Give back exactly the lines running from the line with "They wanted him" to the end of the entries, and only those lines.

++++++++++++++++++++

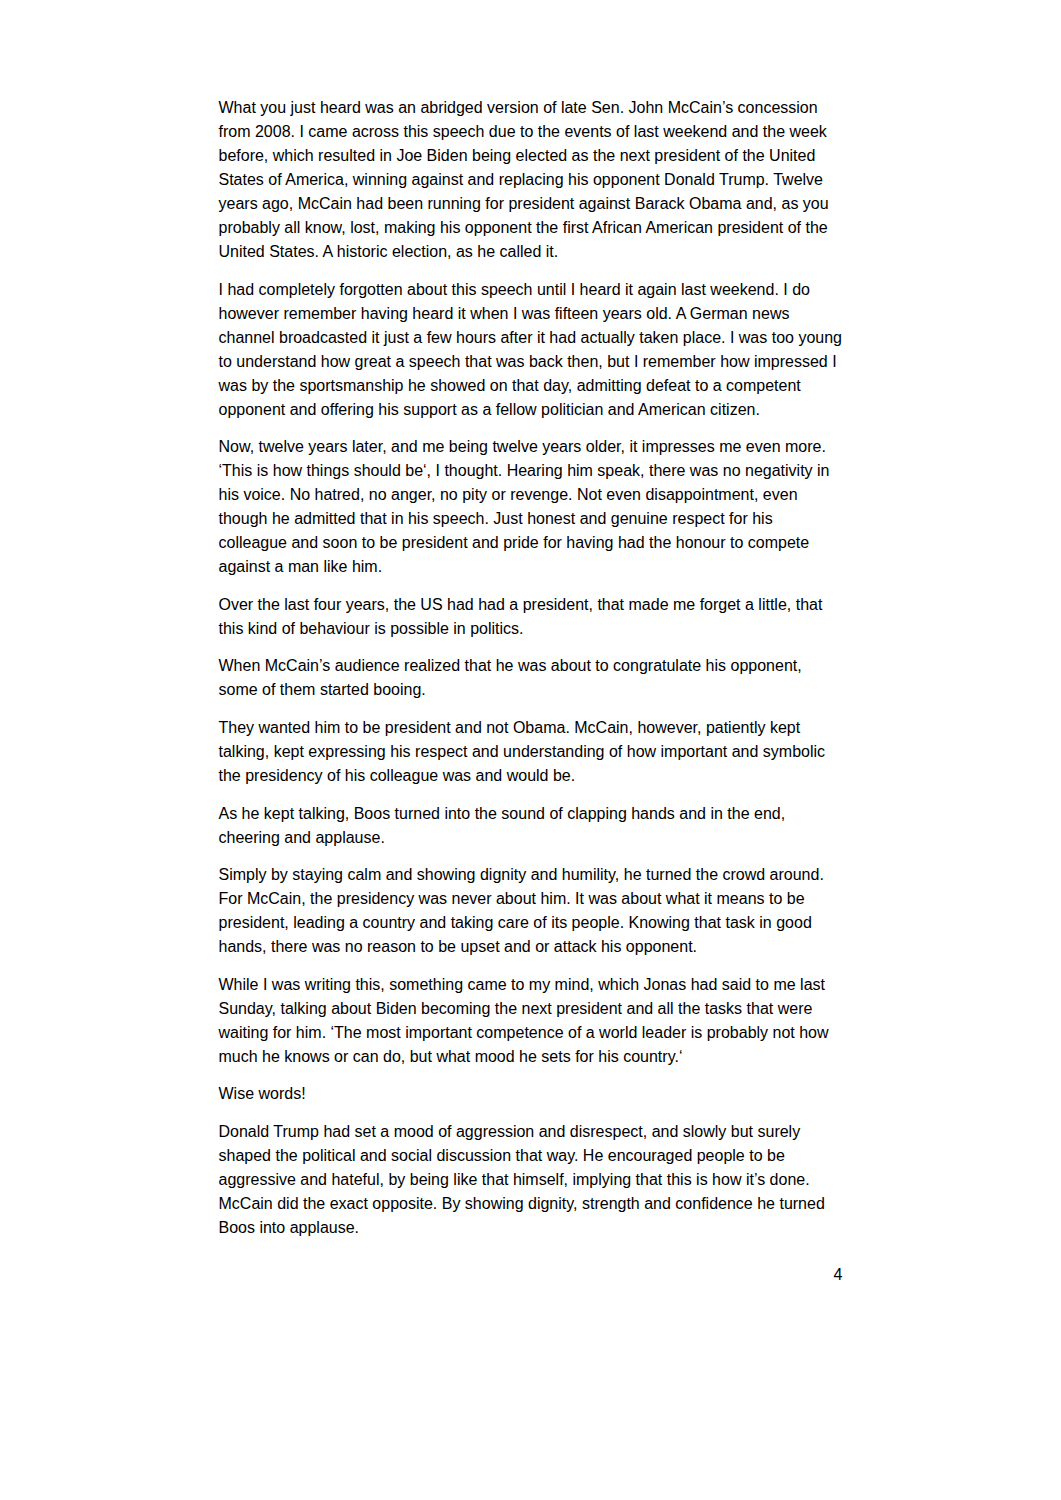What you just heard was an abridged version of late Sen. John McCain’s concession from 2008. I came across this speech due to the events of last weekend and the week before, which resulted in Joe Biden being elected as the next president of the United States of America, winning against and replacing his opponent Donald Trump. Twelve years ago, McCain had been running for president against Barack Obama and, as you probably all know, lost, making his opponent the first African American president of the United States. A historic election, as he called it.
I had completely forgotten about this speech until I heard it again last weekend. I do however remember having heard it when I was fifteen years old. A German news channel broadcasted it just a few hours after it had actually taken place. I was too young to understand how great a speech that was back then, but I remember how impressed I was by the sportsmanship he showed on that day, admitting defeat to a competent opponent and offering his support as a fellow politician and American citizen.
Now, twelve years later, and me being twelve years older, it impresses me even more. ‘This is how things should be‘, I thought. Hearing him speak, there was no negativity in his voice. No hatred, no anger, no pity or revenge. Not even disappointment, even though he admitted that in his speech. Just honest and genuine respect for his colleague and soon to be president and pride for having had the honour to compete against a man like him.
Over the last four years, the US had had a president, that made me forget a little, that this kind of behaviour is possible in politics.
When McCain’s audience realized that he was about to congratulate his opponent, some of them started booing.
They wanted him to be president and not Obama. McCain, however, patiently kept talking, kept expressing his respect and understanding of how important and symbolic the presidency of his colleague was and would be.
As he kept talking, Boos turned into the sound of clapping hands and in the end, cheering and applause.
Simply by staying calm and showing dignity and humility, he turned the crowd around. For McCain, the presidency was never about him. It was about what it means to be president, leading a country and taking care of its people. Knowing that task in good hands, there was no reason to be upset and or attack his opponent.
While I was writing this, something came to my mind, which Jonas had said to me last Sunday, talking about Biden becoming the next president and all the tasks that were waiting for him. ‘The most important competence of a world leader is probably not how much he knows or can do, but what mood he sets for his country.‘
Wise words!
Donald Trump had set a mood of aggression and disrespect, and slowly but surely shaped the political and social discussion that way. He encouraged people to be aggressive and hateful, by being like that himself, implying that this is how it’s done. McCain did the exact opposite. By showing dignity, strength and confidence he turned Boos into applause.
4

++++++++++++++++++++

Response to this task:
They wanted him to be president and not Obama. McCain, however, patiently kept talking, kept expressing his respect and understanding of how important and symbolic the presidency of his colleague was and would be.
As he kept talking, Boos turned into the sound of clapping hands and in the end, cheering and applause.
Simply by staying calm and showing dignity and humility, he turned the crowd around. For McCain, the presidency was never about him. It was about what it means to be president, leading a country and taking care of its people. Knowing that task in good hands, there was no reason to be upset and or attack his opponent.
While I was writing this, something came to my mind, which Jonas had said to me last Sunday, talking about Biden becoming the next president and all the tasks that were waiting for him. ‘The most important competence of a world leader is probably not how much he knows or can do, but what mood he sets for his country.‘
Wise words!
Donald Trump had set a mood of aggression and disrespect, and slowly but surely shaped the political and social discussion that way. He encouraged people to be aggressive and hateful, by being like that himself, implying that this is how it’s done. McCain did the exact opposite. By showing dignity, strength and confidence he turned Boos into applause.
4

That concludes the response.